ACTIVITY 1 - Copy out, word for word, the lines of the records from the one containing "alpha: median 0.54, box" to the one containing "Reading left to right, extract", including both of those lines.

___ DOCUMENT PASSAGE ___

Over the course of twenty-seven years, Tim published four essays, reviewed two books, and had two of his own books reviewed in Biography. He first surfaced in the Summer of 1982, with an essay on “The Mock-Autobiography of Edwin Mullhouse.” The journal was barely five years old, and he clearly impressed the editors, who immediately asked him to review a book on fiction and design in modern American biography. Tim’s assessment appeared the following Spring, and it displays the flair and honesty that his writing always did. The book was “compelling, important, provocative, thoughtful, and steeped in the scholarship of biography,” but “Unfortunately, it is also flawed in terms of its organization and its thesis.” Typically, he ends by encouraging his fellow scholar, yet returning to what needed fixing: [End Page 487] “His thesis is so original, the application so strong, that the reader eagerly awaits” his future work, “now that his theory is in place.”

___ INPUT FOR THIS TASK ___

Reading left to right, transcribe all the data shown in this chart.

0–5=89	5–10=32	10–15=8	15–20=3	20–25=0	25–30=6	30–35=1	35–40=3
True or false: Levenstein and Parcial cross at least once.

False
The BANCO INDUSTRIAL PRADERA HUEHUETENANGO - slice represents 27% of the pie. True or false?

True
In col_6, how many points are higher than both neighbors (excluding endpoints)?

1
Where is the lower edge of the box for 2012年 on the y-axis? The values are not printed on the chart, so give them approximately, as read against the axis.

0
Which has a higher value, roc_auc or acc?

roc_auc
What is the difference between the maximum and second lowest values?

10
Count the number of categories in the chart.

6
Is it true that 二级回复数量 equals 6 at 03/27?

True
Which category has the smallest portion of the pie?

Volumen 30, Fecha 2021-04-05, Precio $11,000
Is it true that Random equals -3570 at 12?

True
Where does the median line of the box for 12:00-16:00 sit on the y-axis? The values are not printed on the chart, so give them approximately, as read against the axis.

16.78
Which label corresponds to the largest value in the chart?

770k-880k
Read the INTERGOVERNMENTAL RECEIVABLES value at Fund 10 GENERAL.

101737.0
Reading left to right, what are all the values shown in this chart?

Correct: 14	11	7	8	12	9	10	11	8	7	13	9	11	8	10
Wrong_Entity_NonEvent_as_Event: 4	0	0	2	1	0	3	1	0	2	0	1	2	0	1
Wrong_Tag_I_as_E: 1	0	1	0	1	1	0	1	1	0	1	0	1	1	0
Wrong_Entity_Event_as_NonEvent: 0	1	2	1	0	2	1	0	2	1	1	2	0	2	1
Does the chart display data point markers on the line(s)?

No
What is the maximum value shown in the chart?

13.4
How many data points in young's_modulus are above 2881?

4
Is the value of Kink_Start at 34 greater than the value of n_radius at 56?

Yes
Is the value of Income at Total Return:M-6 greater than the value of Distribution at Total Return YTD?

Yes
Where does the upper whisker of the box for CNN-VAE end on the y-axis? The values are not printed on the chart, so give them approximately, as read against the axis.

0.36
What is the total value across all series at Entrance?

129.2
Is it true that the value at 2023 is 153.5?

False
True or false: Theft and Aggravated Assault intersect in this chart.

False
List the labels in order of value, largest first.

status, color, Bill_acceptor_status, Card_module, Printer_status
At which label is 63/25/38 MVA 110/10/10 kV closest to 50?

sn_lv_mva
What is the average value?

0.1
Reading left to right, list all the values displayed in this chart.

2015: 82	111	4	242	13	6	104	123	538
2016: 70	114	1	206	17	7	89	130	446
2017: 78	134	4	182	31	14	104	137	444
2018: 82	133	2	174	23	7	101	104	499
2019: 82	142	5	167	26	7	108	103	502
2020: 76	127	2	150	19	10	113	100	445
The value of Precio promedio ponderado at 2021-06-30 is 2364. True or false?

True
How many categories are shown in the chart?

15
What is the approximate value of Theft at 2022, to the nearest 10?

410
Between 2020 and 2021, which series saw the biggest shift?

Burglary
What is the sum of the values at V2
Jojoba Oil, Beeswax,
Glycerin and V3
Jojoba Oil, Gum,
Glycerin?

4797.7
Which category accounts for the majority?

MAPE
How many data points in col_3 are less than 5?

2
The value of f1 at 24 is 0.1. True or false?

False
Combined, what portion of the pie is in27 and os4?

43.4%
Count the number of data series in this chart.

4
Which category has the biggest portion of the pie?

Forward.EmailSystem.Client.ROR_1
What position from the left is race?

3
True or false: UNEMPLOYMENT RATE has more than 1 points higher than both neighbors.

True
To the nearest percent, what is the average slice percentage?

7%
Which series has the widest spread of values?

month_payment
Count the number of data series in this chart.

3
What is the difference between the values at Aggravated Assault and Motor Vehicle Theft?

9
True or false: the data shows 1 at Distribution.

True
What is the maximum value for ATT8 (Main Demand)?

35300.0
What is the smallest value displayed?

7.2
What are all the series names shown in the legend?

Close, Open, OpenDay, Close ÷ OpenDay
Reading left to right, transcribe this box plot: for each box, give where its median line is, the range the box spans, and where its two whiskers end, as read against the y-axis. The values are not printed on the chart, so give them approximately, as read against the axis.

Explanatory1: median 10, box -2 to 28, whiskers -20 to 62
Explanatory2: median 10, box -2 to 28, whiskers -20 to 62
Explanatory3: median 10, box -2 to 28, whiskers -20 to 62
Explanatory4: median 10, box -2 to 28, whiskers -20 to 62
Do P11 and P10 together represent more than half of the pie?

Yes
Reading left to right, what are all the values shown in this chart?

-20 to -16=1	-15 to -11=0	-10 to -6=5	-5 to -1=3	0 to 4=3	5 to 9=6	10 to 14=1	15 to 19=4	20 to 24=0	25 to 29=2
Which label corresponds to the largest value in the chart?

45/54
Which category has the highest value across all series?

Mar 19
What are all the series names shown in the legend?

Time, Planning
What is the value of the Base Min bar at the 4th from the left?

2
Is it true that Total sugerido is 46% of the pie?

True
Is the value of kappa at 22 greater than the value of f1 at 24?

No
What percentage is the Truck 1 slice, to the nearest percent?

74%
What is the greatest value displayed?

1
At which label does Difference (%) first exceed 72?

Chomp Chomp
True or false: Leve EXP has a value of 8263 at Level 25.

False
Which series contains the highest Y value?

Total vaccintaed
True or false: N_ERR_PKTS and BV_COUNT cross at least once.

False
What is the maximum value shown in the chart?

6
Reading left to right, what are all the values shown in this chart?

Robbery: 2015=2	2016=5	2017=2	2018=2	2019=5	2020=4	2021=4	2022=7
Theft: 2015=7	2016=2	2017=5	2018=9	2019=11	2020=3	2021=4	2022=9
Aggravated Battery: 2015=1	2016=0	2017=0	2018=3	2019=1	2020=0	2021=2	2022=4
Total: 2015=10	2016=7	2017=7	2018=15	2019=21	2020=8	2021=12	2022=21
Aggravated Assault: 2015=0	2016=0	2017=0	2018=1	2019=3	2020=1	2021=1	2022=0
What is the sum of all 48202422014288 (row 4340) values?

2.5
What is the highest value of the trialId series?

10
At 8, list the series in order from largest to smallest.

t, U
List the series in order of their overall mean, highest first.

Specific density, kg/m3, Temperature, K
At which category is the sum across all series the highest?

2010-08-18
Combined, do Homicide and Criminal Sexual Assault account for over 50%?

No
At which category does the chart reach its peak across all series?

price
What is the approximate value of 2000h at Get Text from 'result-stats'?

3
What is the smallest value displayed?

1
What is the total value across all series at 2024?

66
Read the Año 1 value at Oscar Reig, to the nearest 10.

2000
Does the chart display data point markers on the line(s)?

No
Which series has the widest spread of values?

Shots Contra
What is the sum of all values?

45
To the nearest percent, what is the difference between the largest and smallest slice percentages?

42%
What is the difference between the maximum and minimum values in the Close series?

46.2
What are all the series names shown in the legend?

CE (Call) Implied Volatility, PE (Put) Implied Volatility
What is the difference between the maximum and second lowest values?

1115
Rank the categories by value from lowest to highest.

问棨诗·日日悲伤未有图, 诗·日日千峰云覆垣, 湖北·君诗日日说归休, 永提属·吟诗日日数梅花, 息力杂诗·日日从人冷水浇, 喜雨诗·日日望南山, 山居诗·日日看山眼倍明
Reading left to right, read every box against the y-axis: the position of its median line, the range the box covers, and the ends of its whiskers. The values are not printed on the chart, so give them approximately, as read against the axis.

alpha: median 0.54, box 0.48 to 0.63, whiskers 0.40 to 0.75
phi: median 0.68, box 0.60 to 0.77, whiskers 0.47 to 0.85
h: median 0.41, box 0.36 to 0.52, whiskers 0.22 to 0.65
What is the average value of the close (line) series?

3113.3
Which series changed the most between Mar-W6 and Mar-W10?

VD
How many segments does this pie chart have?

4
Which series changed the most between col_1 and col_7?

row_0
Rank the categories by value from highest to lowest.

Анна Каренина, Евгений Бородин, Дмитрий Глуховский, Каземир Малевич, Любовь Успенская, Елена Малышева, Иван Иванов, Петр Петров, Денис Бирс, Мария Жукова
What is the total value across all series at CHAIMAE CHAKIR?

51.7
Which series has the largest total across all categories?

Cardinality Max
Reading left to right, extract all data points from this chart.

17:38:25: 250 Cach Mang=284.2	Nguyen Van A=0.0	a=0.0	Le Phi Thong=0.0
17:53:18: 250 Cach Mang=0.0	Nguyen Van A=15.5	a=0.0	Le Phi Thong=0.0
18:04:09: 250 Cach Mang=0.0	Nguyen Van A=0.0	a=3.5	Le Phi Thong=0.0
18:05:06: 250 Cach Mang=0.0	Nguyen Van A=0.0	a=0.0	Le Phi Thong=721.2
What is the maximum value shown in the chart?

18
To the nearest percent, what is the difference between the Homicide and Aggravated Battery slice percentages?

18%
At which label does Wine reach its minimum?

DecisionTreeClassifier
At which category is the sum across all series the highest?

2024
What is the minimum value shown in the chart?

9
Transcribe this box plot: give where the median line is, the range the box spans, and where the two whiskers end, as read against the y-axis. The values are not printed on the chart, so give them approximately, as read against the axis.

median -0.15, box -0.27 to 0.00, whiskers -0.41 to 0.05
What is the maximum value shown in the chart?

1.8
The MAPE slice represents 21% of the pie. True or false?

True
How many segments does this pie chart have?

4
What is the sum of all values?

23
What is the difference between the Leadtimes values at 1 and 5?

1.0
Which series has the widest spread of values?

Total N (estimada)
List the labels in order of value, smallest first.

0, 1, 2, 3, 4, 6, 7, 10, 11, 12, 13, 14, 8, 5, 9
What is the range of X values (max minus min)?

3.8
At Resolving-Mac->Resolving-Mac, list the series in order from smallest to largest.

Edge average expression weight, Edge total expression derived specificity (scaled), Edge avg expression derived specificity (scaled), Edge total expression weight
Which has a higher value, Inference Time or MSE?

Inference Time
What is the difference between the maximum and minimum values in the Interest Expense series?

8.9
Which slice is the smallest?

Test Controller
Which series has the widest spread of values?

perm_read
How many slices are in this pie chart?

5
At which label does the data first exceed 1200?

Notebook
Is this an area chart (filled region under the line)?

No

___

ACTIVITY 2 - In the passage about Tim's writing for Biography, in what season and year did his first essay appear?

RESPONSE AREA 1 -
alpha: median 0.54, box 0.48 to 0.63, whiskers 0.40 to 0.75
phi: median 0.68, box 0.60 to 0.77, whiskers 0.47 to 0.85
h: median 0.41, box 0.36 to 0.52, whiskers 0.22 to 0.65
What is the average value of the close (line) series?

3113.3
Which series changed the most between Mar-W6 and Mar-W10?

VD
How many segments does this pie chart have?

4
Which series changed the most between col_1 and col_7?

row_0
Rank the categories by value from highest to lowest.

Анна Каренина, Евгений Бородин, Дмитрий Глуховский, Каземир Малевич, Любовь Успенская, Елена Малышева, Иван Иванов, Петр Петров, Денис Бирс, Мария Жукова
What is the total value across all series at CHAIMAE CHAKIR?

51.7
Which series has the largest total across all categories?

Cardinality Max
Reading left to right, extract all data points from this chart.

RESPONSE AREA 2 - Summer of 1982